I personally went for option 2 because I won’t get any benefit out of getting bigger than I do now.
I already have people tell me I’m big and muscular and built “like a tank” and I can barely keep my arms straight because my lats push them out, so I don’t see any reason to get any bigger.
From this article you should have learned two very important things:
- In your first 3 years of training you can gain around 30 pounds of muscle, but after that gains will be slow to non-existent.
- It’s a bad idea to try and rush muscle gains by dirty bulking because there’s only so much muscle mass you can gain per month. 30 pounds over 3 years is less than 1 pound of muscle per month!

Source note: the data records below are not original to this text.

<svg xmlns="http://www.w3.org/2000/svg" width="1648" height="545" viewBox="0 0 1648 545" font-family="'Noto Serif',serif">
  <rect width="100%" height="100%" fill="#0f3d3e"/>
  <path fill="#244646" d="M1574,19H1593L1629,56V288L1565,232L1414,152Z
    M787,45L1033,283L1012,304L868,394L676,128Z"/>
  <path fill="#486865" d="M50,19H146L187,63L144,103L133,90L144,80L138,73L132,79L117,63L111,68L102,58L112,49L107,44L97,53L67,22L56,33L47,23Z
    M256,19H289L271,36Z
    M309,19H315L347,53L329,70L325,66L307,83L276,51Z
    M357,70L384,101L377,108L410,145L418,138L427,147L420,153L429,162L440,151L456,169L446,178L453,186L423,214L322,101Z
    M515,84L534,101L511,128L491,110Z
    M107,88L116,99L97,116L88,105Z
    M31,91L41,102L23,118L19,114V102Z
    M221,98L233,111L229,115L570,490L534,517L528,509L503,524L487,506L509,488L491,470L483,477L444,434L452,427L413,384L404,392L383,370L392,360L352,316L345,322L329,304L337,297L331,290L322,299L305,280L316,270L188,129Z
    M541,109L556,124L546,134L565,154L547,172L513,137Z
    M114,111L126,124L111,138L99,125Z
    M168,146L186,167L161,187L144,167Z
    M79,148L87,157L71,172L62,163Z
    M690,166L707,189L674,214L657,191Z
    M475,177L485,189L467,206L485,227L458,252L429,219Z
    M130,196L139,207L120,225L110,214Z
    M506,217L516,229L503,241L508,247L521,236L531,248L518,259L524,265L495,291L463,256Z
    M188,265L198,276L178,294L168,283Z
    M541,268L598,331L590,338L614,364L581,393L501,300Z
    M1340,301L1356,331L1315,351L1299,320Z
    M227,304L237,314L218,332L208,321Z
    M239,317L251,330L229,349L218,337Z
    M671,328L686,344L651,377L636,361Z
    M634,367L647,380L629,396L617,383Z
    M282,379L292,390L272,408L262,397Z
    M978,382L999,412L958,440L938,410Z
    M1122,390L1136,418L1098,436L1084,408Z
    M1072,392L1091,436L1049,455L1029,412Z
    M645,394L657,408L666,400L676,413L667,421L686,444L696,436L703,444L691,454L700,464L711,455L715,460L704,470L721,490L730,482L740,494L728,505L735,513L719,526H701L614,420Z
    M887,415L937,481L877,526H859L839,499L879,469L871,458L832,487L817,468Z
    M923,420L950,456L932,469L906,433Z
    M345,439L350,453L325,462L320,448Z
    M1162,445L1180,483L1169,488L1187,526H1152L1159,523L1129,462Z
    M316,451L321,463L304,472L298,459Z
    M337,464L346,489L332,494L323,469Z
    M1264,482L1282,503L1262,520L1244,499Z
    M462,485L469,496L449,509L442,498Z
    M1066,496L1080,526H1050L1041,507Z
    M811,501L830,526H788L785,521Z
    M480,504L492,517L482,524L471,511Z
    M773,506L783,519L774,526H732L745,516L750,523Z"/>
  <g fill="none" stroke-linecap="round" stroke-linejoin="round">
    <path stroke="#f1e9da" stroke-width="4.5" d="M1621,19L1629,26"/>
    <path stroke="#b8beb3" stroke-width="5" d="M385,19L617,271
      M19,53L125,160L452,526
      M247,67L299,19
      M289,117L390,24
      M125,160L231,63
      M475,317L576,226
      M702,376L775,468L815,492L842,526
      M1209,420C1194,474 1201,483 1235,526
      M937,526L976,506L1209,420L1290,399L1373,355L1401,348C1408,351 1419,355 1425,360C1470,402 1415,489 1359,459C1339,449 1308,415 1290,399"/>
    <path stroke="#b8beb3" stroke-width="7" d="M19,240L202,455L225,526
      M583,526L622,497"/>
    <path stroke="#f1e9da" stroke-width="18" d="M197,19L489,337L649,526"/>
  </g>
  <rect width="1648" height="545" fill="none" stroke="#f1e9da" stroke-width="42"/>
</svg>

- A big boned guy will generally be able to carry much more muscle mass compared to a small boned guy.
The reason to why I wrote all this was to give you perspective.
Don’t look so much at your bodyweight compared to other people because bodyweight doesn’t account for bone-structure.
In addition, you need to know that proportions are more important than overall muscle mass.
If you have skinny wrists, a 1 inch gain on the biceps is going to look more impressive on you compared to a guy who has thick wrists.
So even though your muscle gaining capabilities are lower, in the end you have the advantage of having smaller bones which make each pound of muscle gained more impressive.
However, as long as you stay lean and put on muscle in the right places, it doesn’t matter much that muscle gains are slow and that you can’t weigh as much as a competing bodybuilder.
If you stay at 10-15% bodyfat and gain 30 pounds of muscles in the right places, you will look GREAT. This should take around 3 years, but it’s all worth it.
Once you get to this point, you may even find that you don’t want to get much bigger! That has at least been the case for me.